With goodies galore being purchased and distributed this month, it’s a good time to review moderation as it relates to candy. Halloween is fun part of culture and holiday traditions and we can’t – and shouldn’t - deny candy’s important role in the holiday. But, we don’t have to go overboard either.
Trick-or-treating is one of the most time-honored traditions of the Halloween season. Largely an American custom, trick-or-treating was popularized in the 1950s by the Baby Boom generation. Its roots stem from 9th or 10th century Gaelic Ireland and other Celtic regions where disguises were worn to hide from spirits passing from one world to the next on All Hallows' Eve and food was placed outside the home to sustain the hungry souls. The candy collected by costumed children today harkens back to that time.
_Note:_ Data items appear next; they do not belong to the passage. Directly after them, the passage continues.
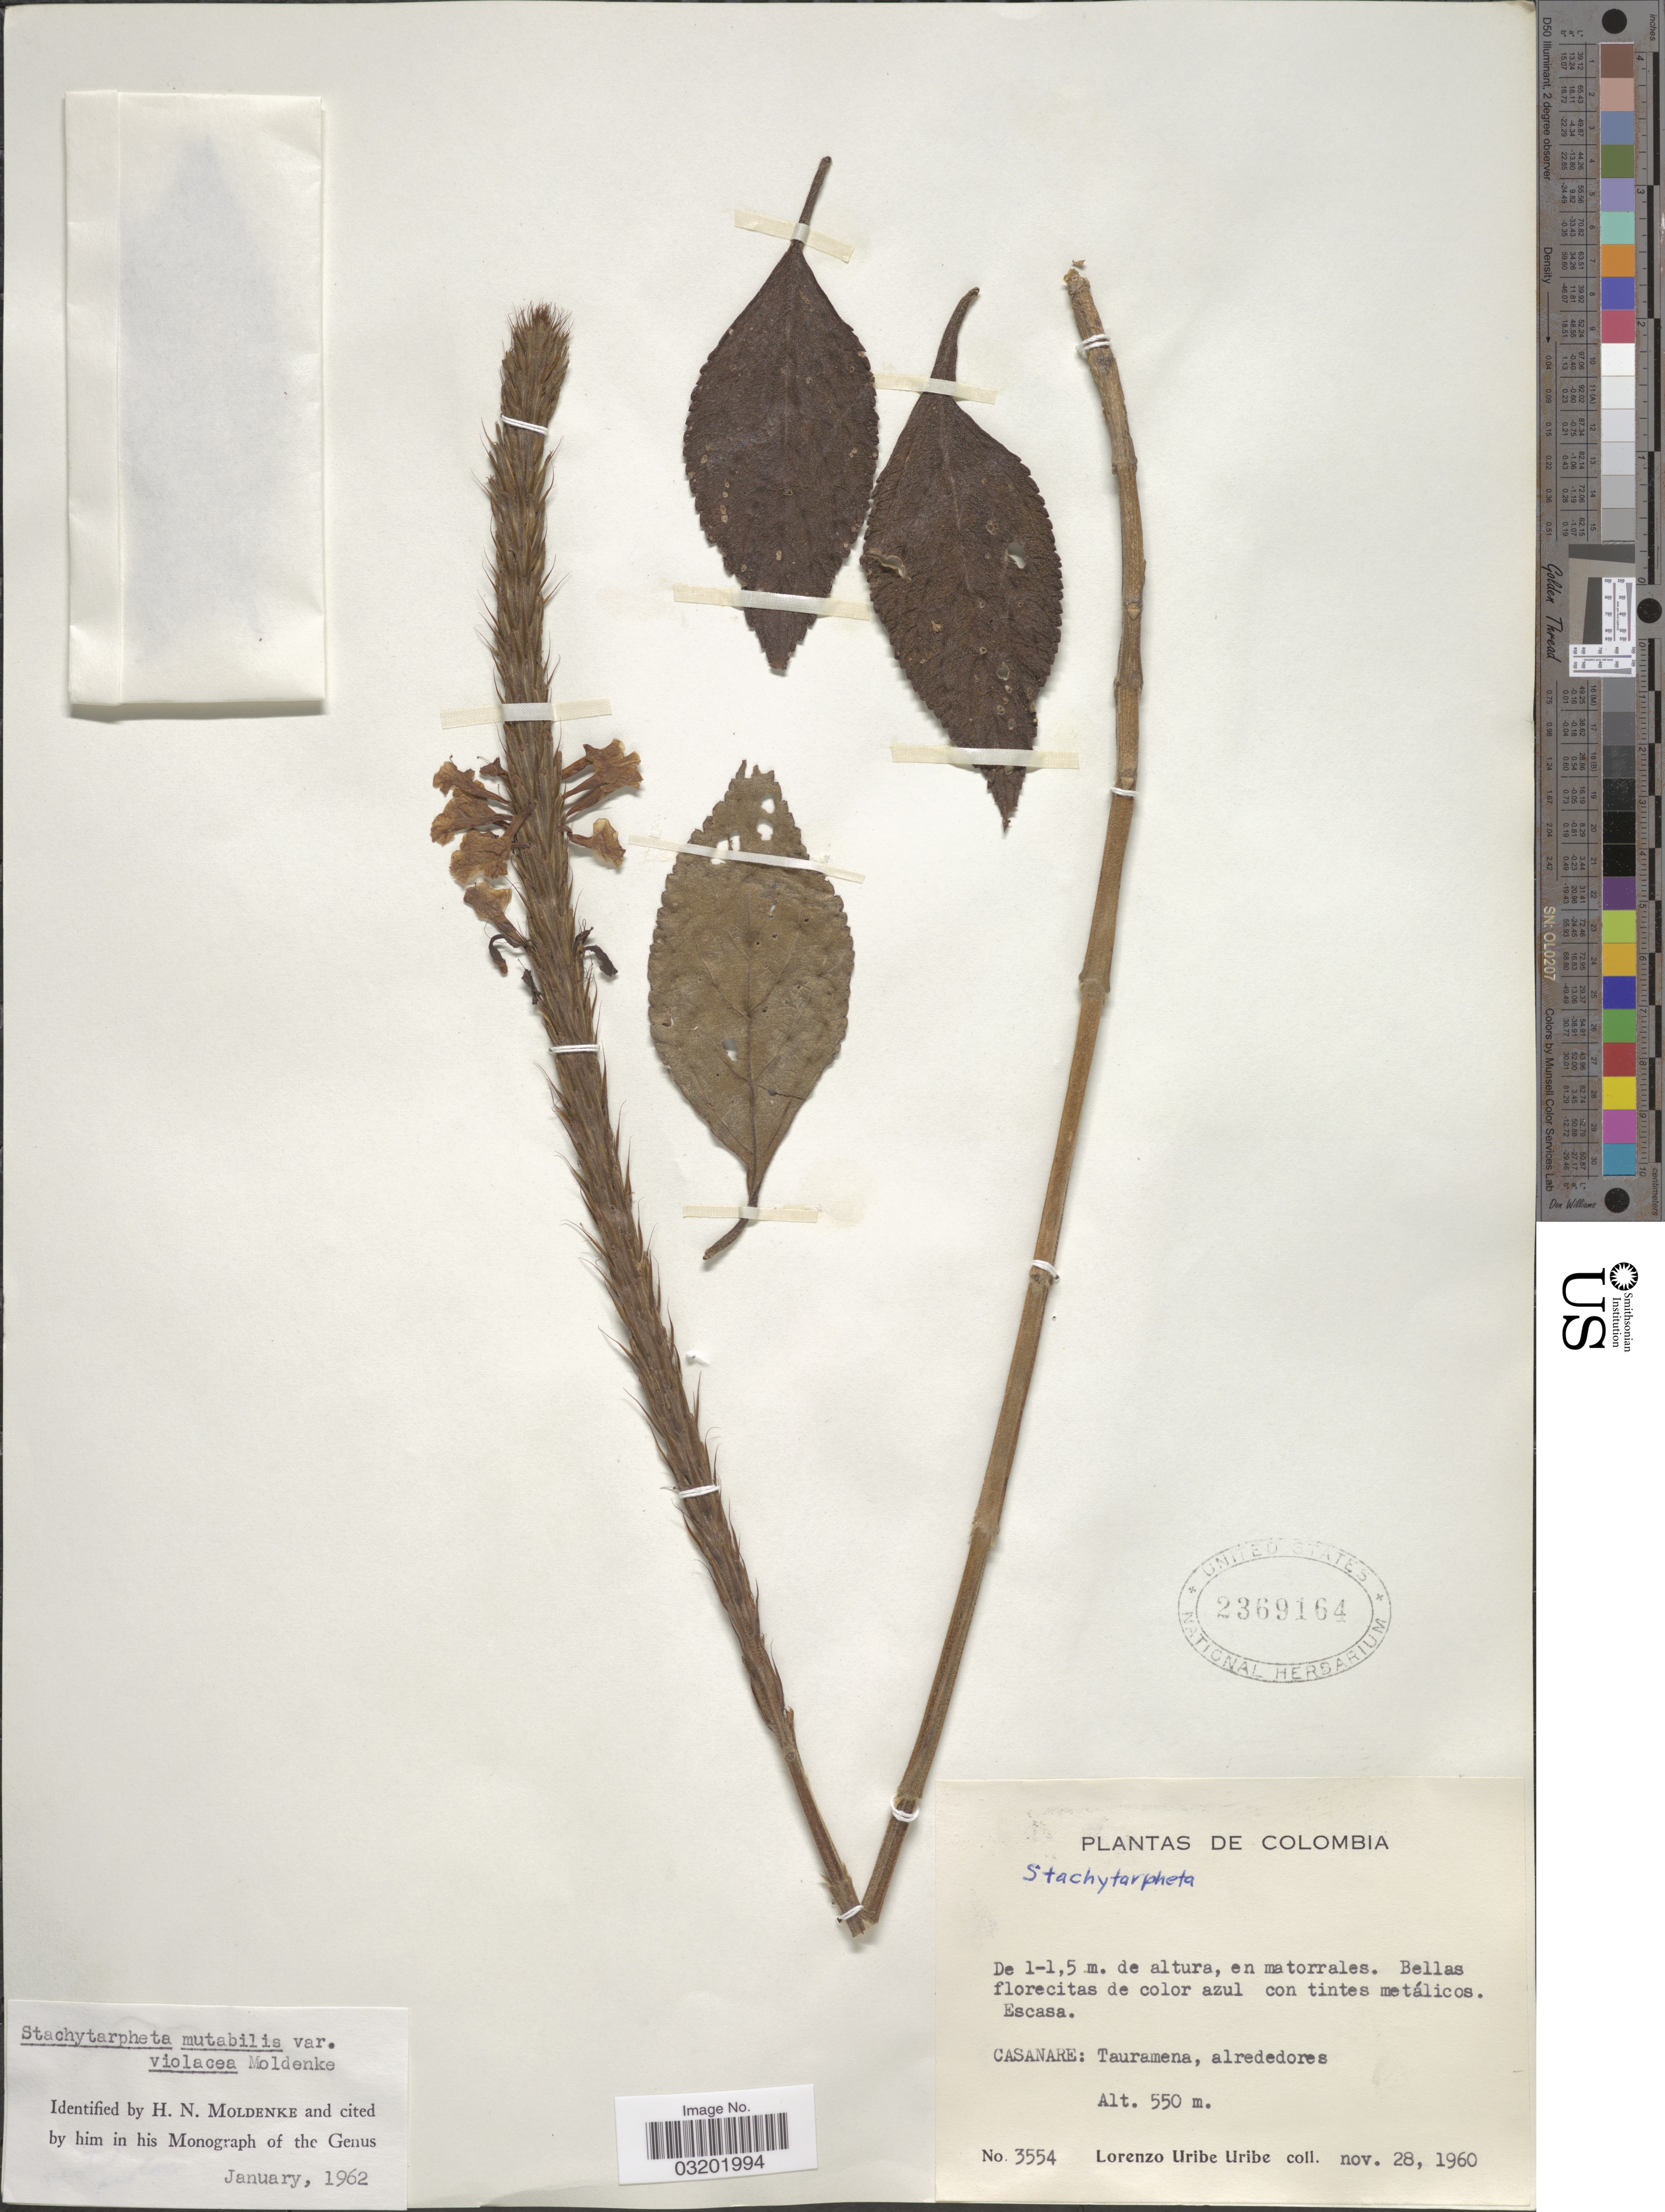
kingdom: Plantae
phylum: Tracheophyta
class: Magnoliopsida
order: Lamiales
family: Verbenaceae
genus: Stachytarpheta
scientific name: Stachytarpheta mutabilis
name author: (Jacq.) Vahl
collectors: L. Uribe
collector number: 3554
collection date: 1960-11-28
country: Colombia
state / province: Casanare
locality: Tauramena, alrededores.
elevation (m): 550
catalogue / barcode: US 2369164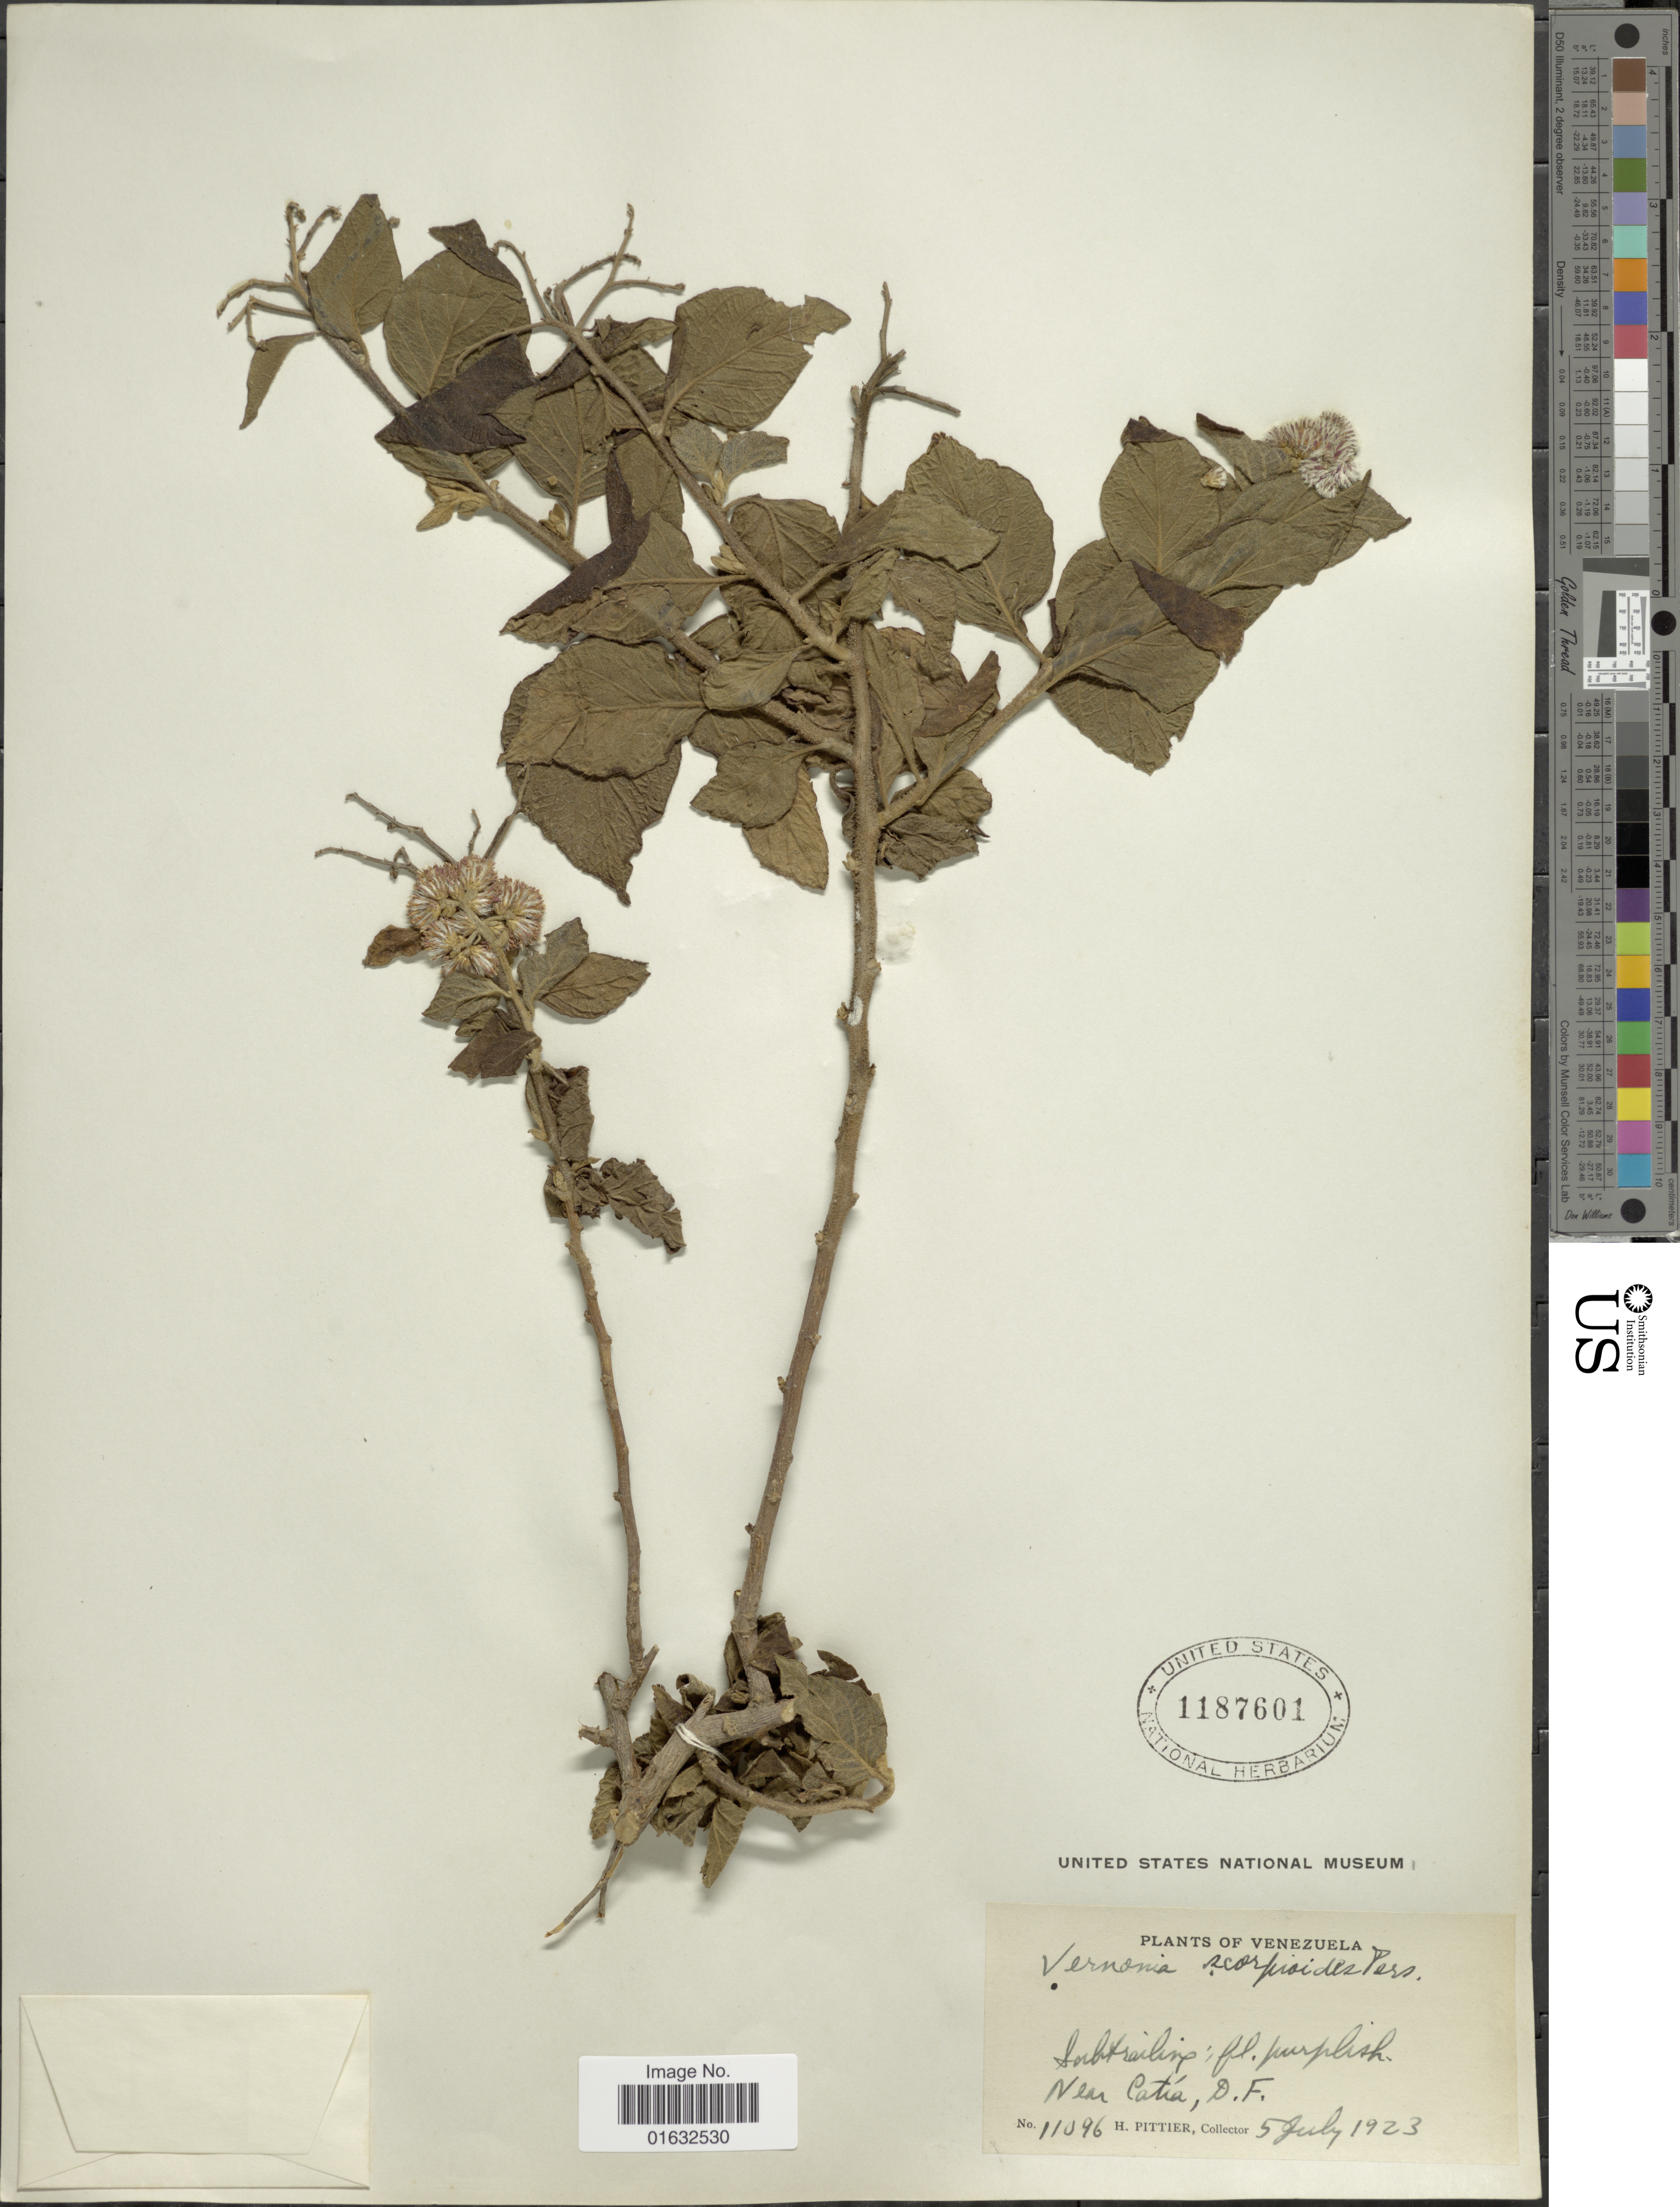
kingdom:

In a recent survey of more 1,300 consumers, the National Confectioner's Association (NCA) learned that most parents have a plan on how to manage their child’s consumption of candy after Halloween. Our survey showed that 78 percent of parents serve as the Halloween candy gatekeepers by limiting candy to a couple of pieces per day until the candy runs out (41 percent), taking responsibility for the candy and doling it out as they feel is appropriate (24 percent) or limiting consumption to a certain number of pieces in total and removing the rest from the house (13 percent).
More than half of U.S. households have instituted a rule that Halloween candy must be shared. In addition, three out of four people believe that eating healthfully can include the enjoyment of seasonal candy.
NCA offers resources that can help people understand what enjoying candy in moderation means including our moderation guides and these tips for enjoying candy in moderation that can be used on corporate websites, store signage or other materials. We also have meal planning options that incorporate moderate amounts of candy.